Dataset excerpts

········

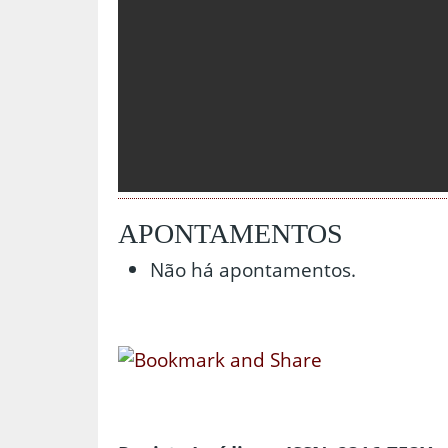
APONTAMENTOS
Não há apontamentos.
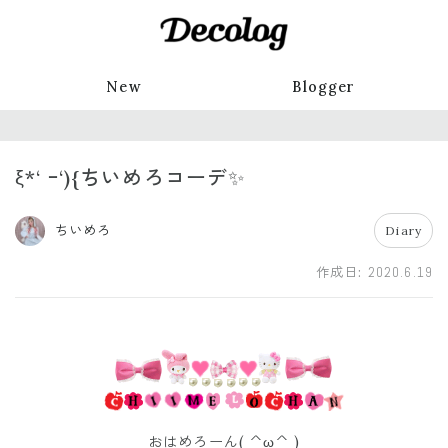
New
Blogger
ξ*‘ ｰ‘){ちいめろコーデ✨
ちいめろ
Diary
作成日:
2020.6.19
おはめろーん( ^ω^ )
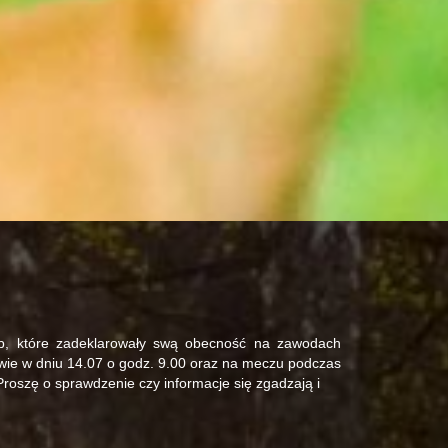
sób, które zadeklarowały swą obecność na zawodach
wie w dniu 14.07 o godz. 9.00 oraz na meczu podczas
Proszę o sprawdzenie czy informacje się zgadzają i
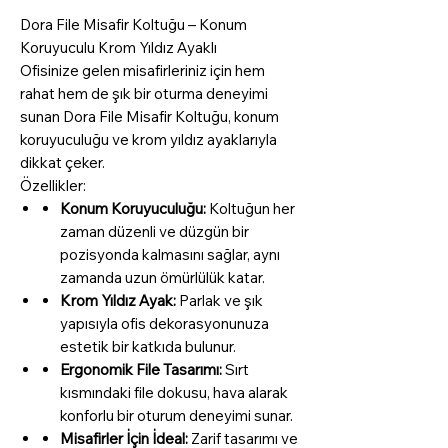
Dora File Misafir Koltuğu – Konum
Koruyuculu Krom Yıldız Ayaklı
Ofisinize gelen misafirleriniz için hem
rahat hem de şık bir oturma deneyimi
sunan Dora File Misafir Koltuğu, konum
koruyuculuğu ve krom yıldız ayaklarıyla
dikkat çeker.
Özellikler:
Konum Koruyuculuğu:
Koltuğun her
zaman düzenli ve düzgün bir
pozisyonda kalmasını sağlar, aynı
zamanda uzun ömürlülük katar.
Krom Yıldız Ayak:
Parlak ve şık
yapısıyla ofis dekorasyonunuza
estetik bir katkıda bulunur.
Ergonomik File Tasarımı:
Sırt
kısmındaki file dokusu, hava alarak
konforlu bir oturum deneyimi sunar.
Misafirler İçin İdeal:
Zarif tasarımı ve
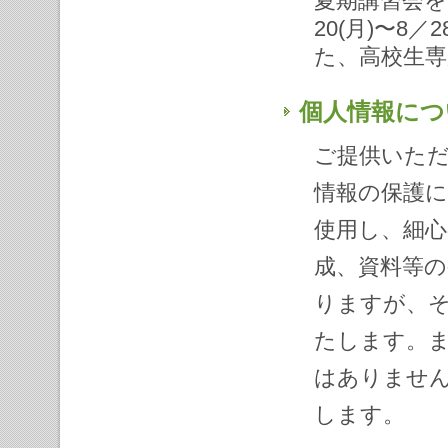
夏期講習会を
20(月)〜8
た、高校生
個人情報につ
ご提供いただ
情報の保護
使用し、細
成、資料等
りますが、
たします。
はありませ
します。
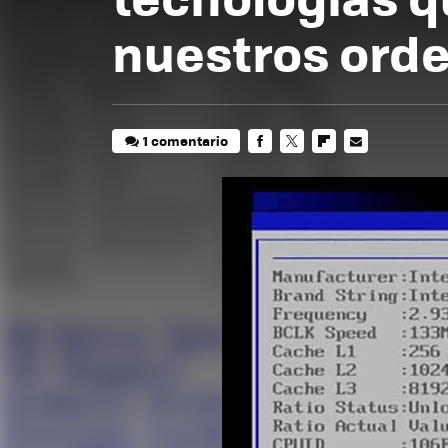
nuestros ord
1 comentario
FACEBOOK
TWITTER
FLIPBOARD
E-
MAIL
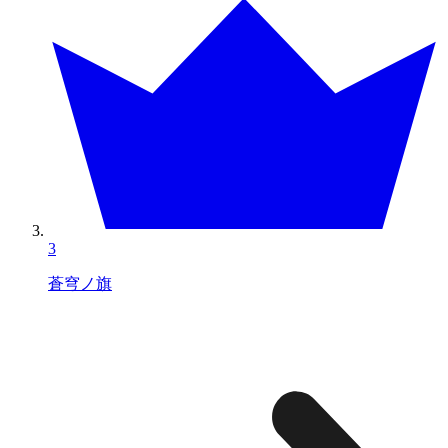
3
蒼穹ノ旗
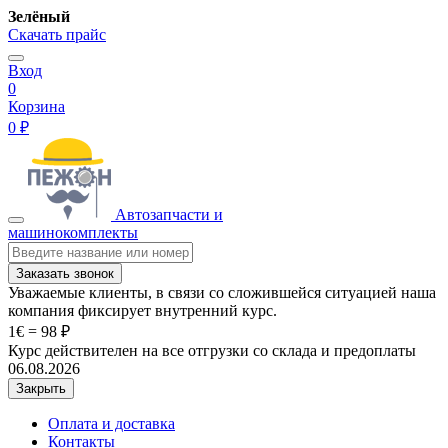
Зелёный
Скачать прайс
Вход
0
Корзина
0 ₽
Автозапчасти и
машинокомплекты
Заказать звонок
Уважаемые клиенты, в связи со сложившейся ситуацией наша
компания фиксирует внутренний курс.
1€ = 98 ₽
Курс действителен на все отгрузки со склада и предоплаты
06.08.2026
Закрыть
Оплата и доставка
Контакты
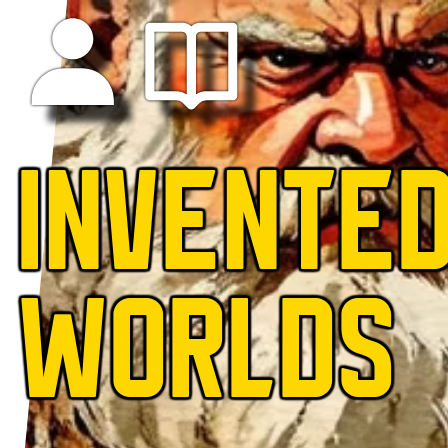
INVENTE
WORLDS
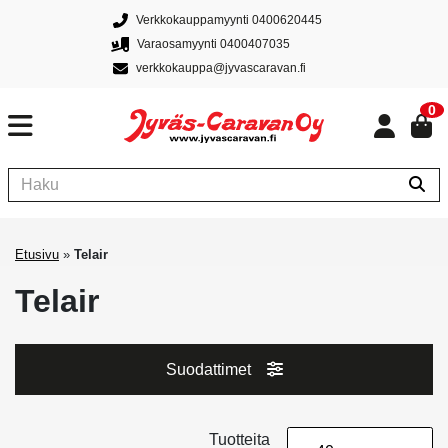
Verkkokauppamyynti 0400620445
Varaosamyynti 0400407035
verkkokauppa@jyvascaravan.fi
0
Etusivu
»
Telair
Telair
Suodattimet
Tuotteita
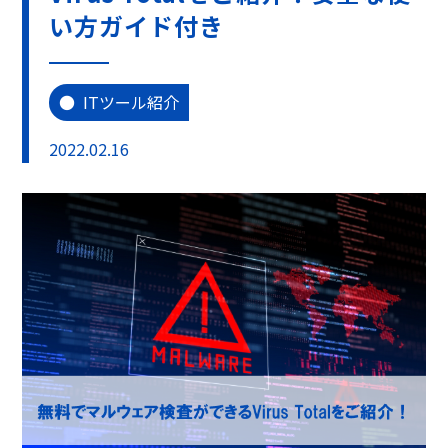
い方ガイド付き
ITツール紹介
2022.02.16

········

Print the lines of the data above, from the line with "sób, które zadeklarowały" to the line with "Proszę o sprawdzenie", reproducing each one character for character.

sób, które zadeklarowały swą obecność na zawodach
wie w dniu 14.07 o godz. 9.00 oraz na meczu podczas
Proszę o sprawdzenie czy informacje się zgadzają i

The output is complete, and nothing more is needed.